Back in February, I confessed my hopeless case of reading overload — anxiety over my inability to keep up with the ceaseless flow of magazines, newspapers, internet articles and books. Never. I will never keep up. Not even if I quit my job, smashed my TV, subsisted on delivery pizza and never lifted my eyes from the page.
Apparently I'm not alone. Many of you wrote to empathize and offer strategies for managing the problem — i.e., focusing. I'll share those in a moment.
But first, an announcement: I've found the miracle cure.

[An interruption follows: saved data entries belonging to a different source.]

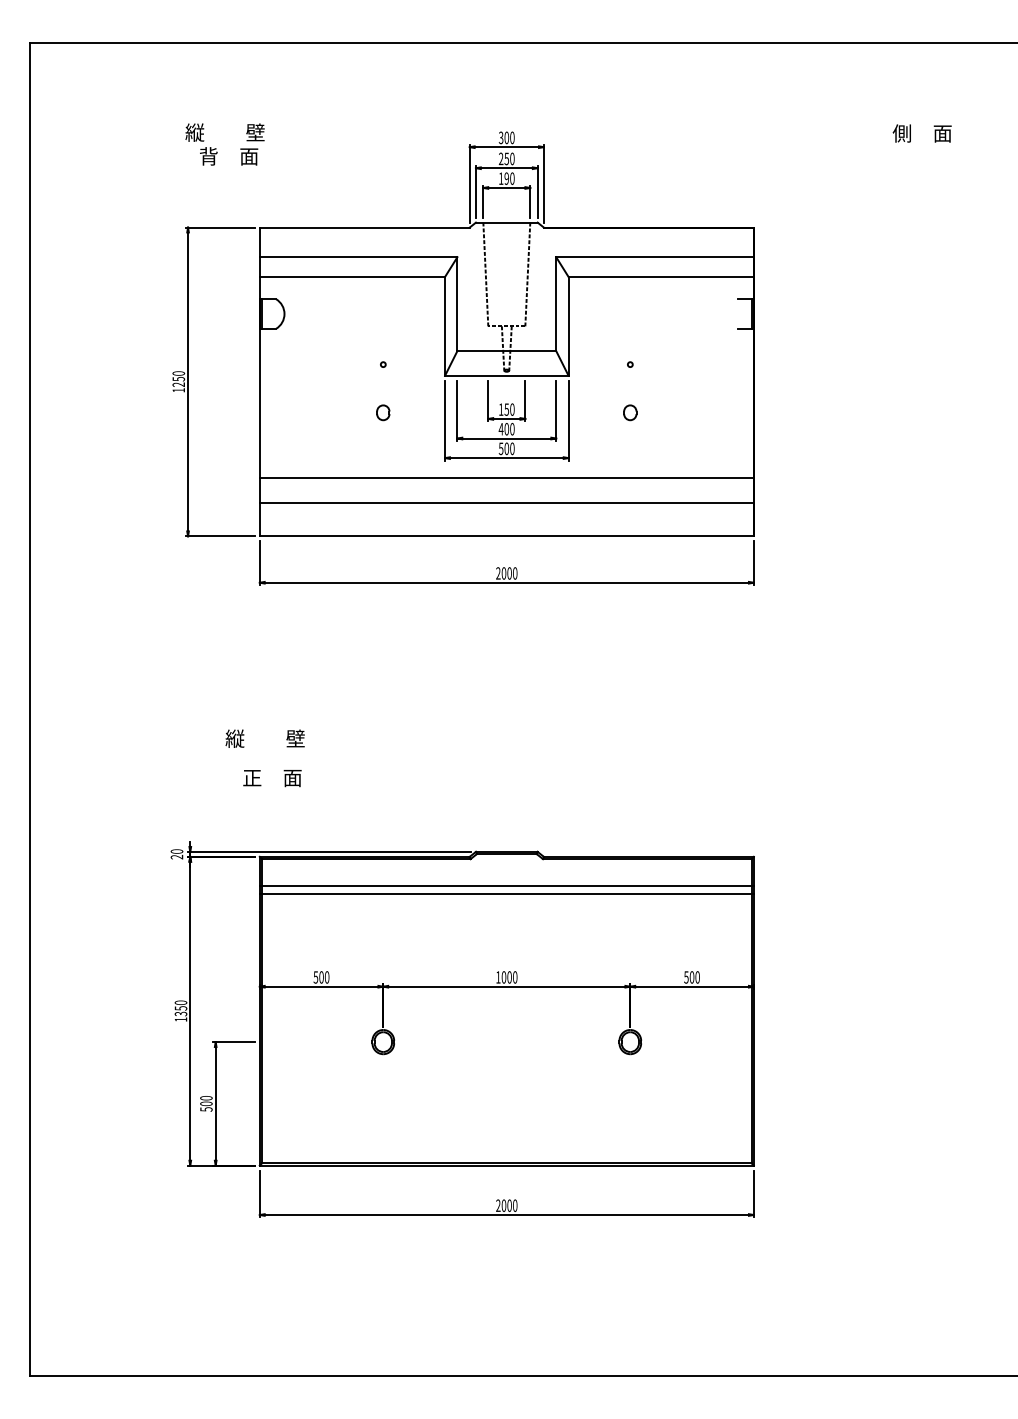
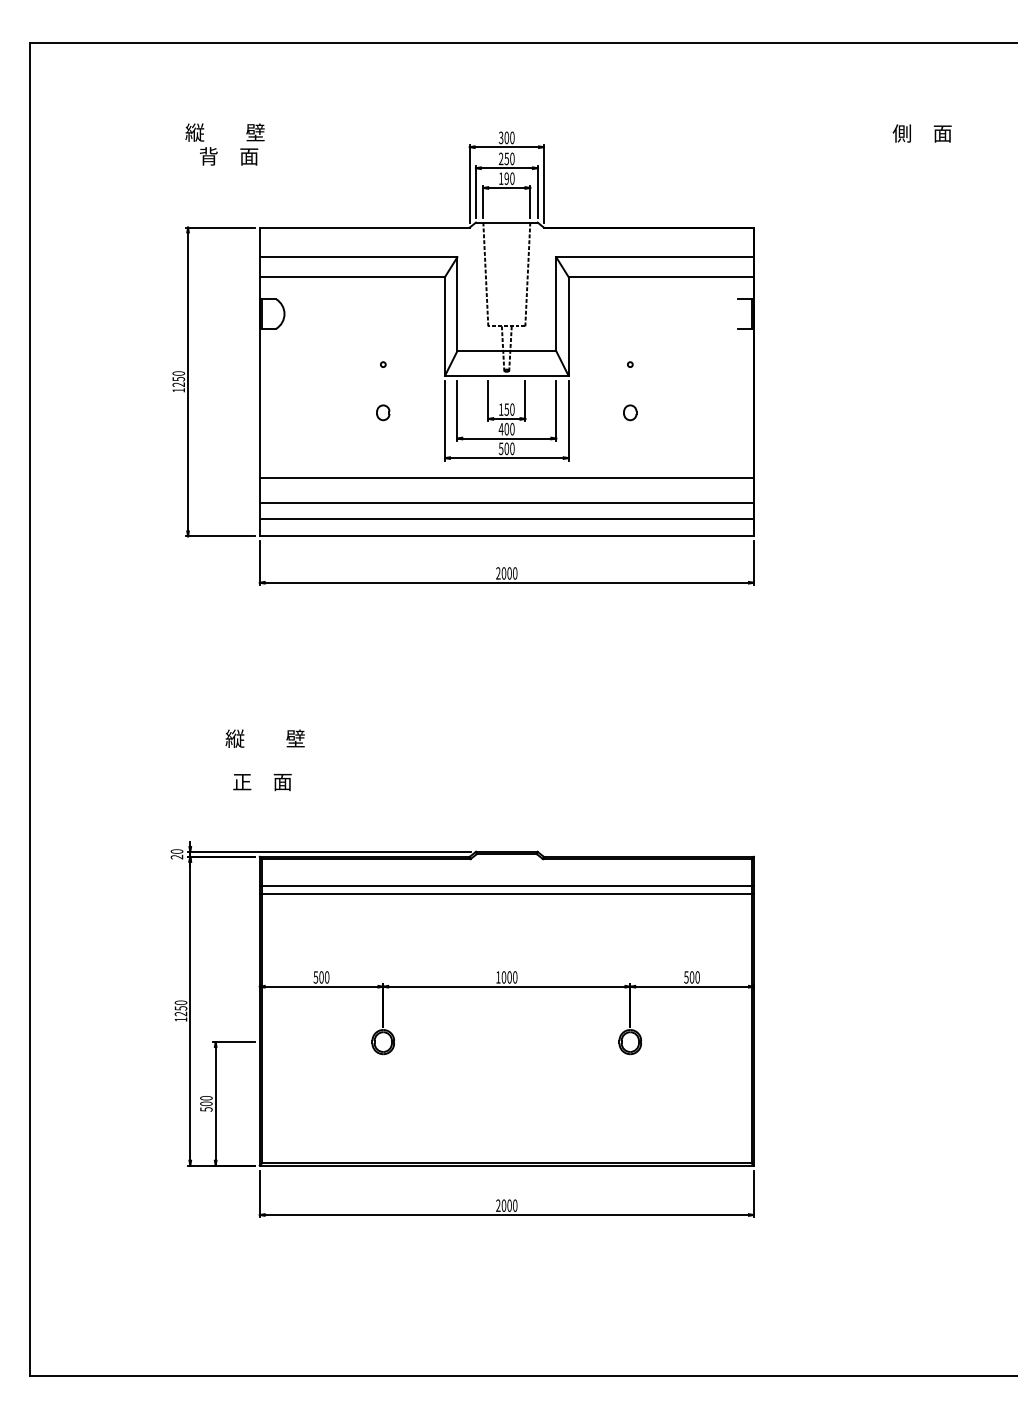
line at (506, 519): none -> present
text at (272, 778) position: (272, 778) -> (262, 782)
text at (181, 1013): 1350 -> 1250
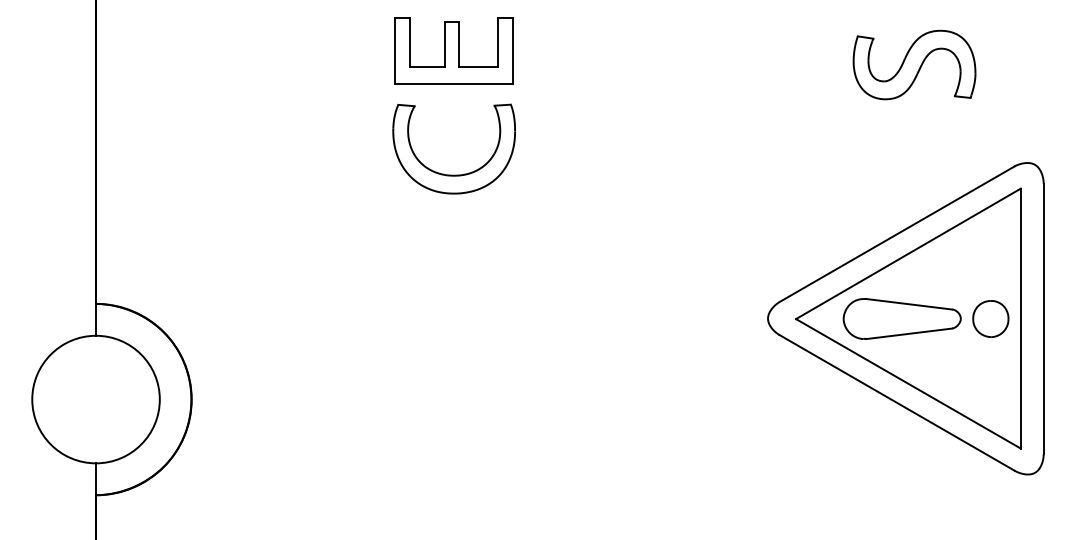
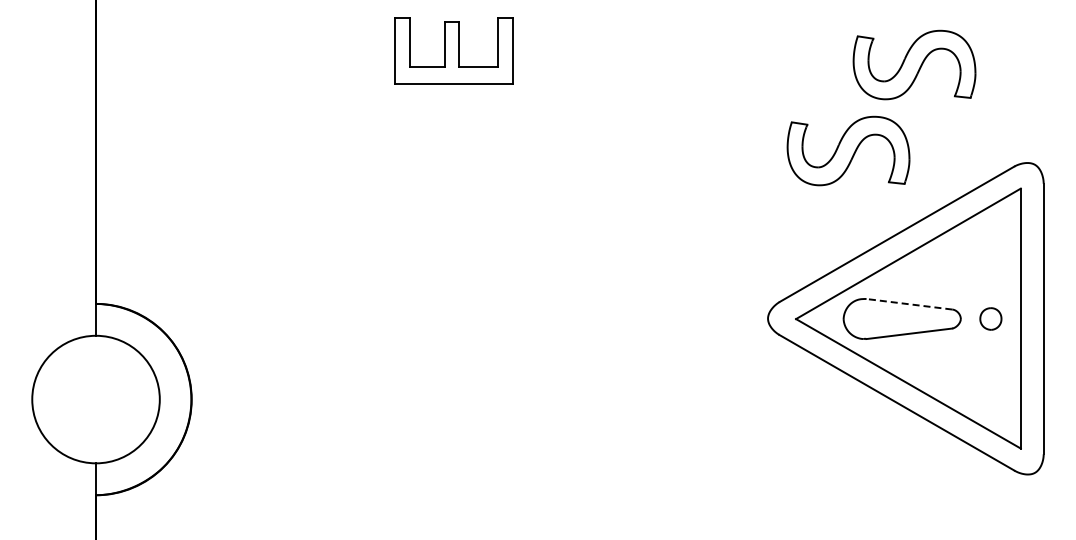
part at (848, 150): none -> present
part at (453, 174): present -> none
line at (908, 304): solid -> dashed
part at (990, 318) size: 38x38 px -> 24x24 px
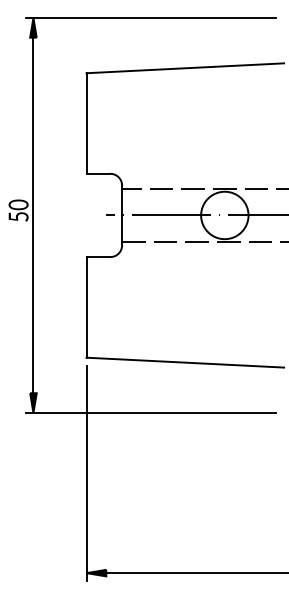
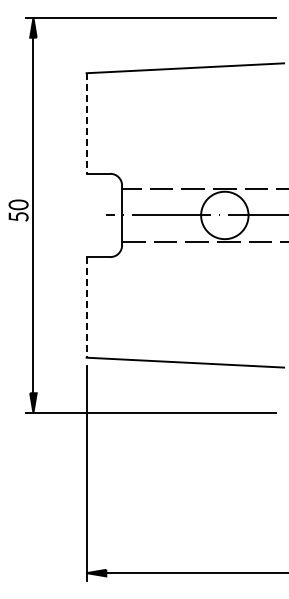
line at (86, 124): solid -> dashed
line at (86, 307): solid -> dashed
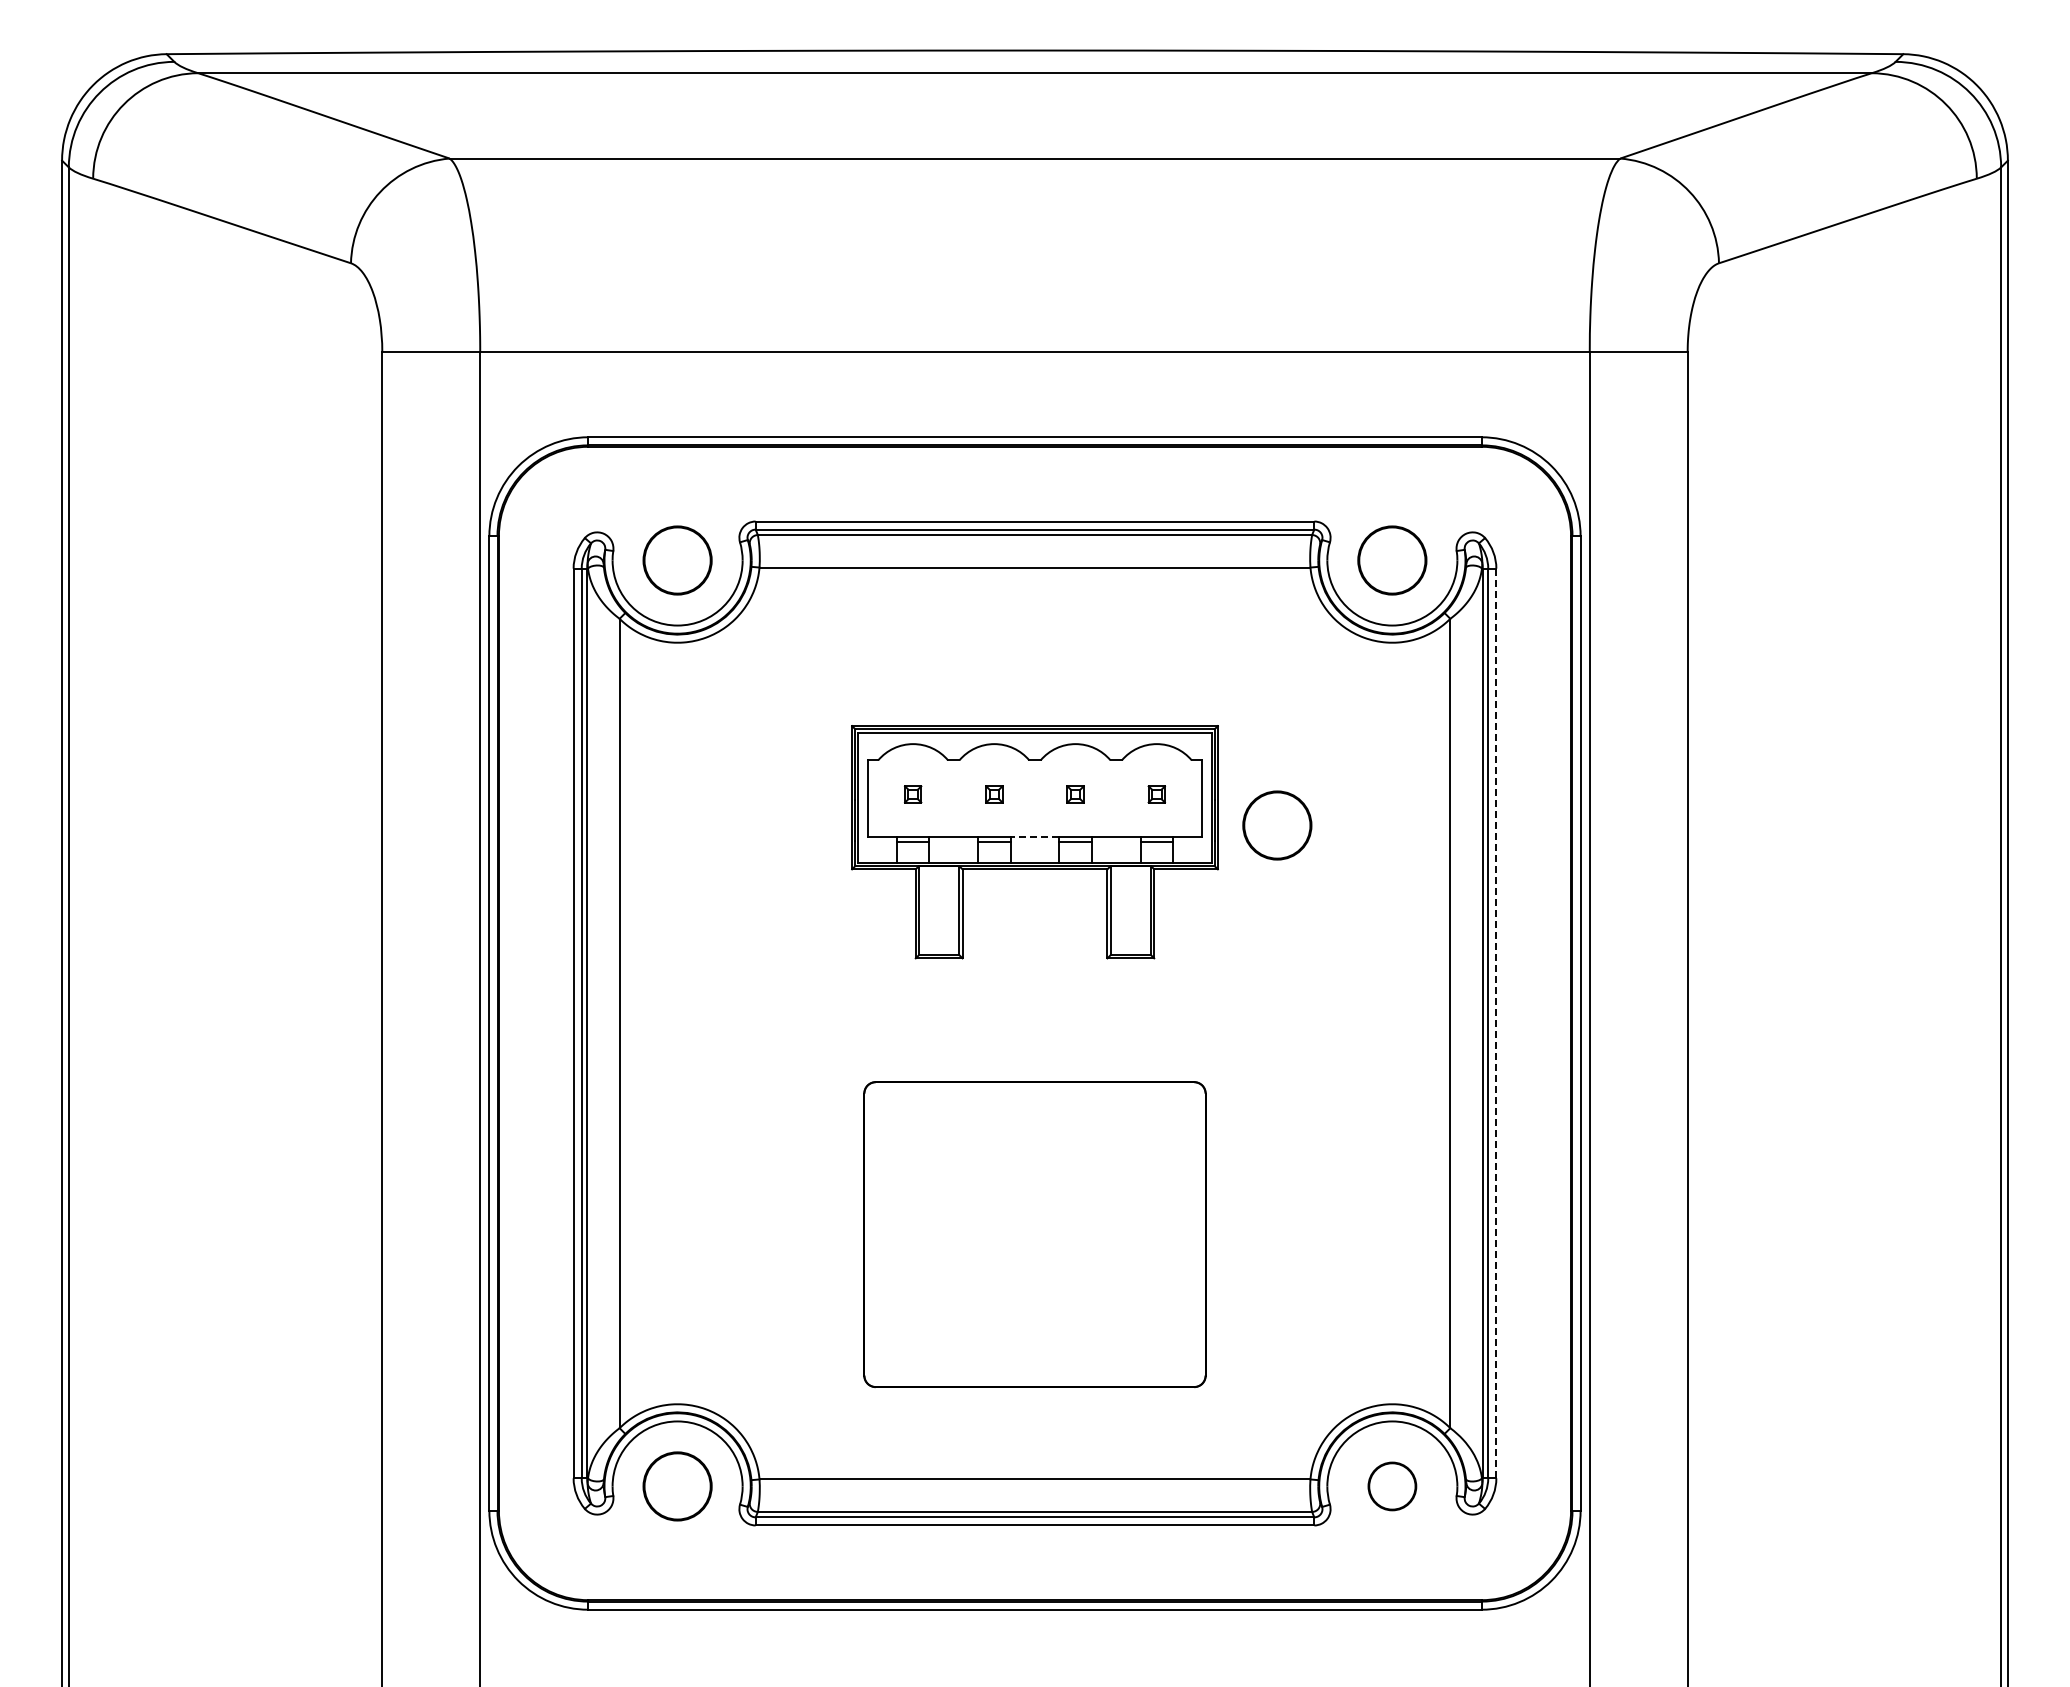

It's called Preparing Your Home to Sell. First, downsize. Jettison everything you don't want. Then get a real estate agent's advice on staging your home for potential buyers.
Downsizing is arduous but satisfying. You tackle a crammed bookcase, boxing up everything you can live without. You stand back and admire how neatly the remaining titles — the ones you cherish — line the shelves.
Then the real estate agent breezes through and tells you to lose the whole bookcase.
Now apply this ruthless system to reading. Know that your Realtor would cast a cold eye not just on that book you've already read, but on that one published five years ago to great reviews that you've never opened. The Realtor is being, well, Realistic. The truth is, you're bound to live your life missing books that you'd probably love. Enough to fill many, many bookcases.
Readers, meanwhile, offered great suggestions: Get audiobooks. Use the library. Scan magazines' table of contents, tear out interesting articles, discard the rest and never look back. Keep the torn-out articles handy for long lines at the DMV. Accept that a full life need not include reading "Moby-Dick" or "Infinite Jest."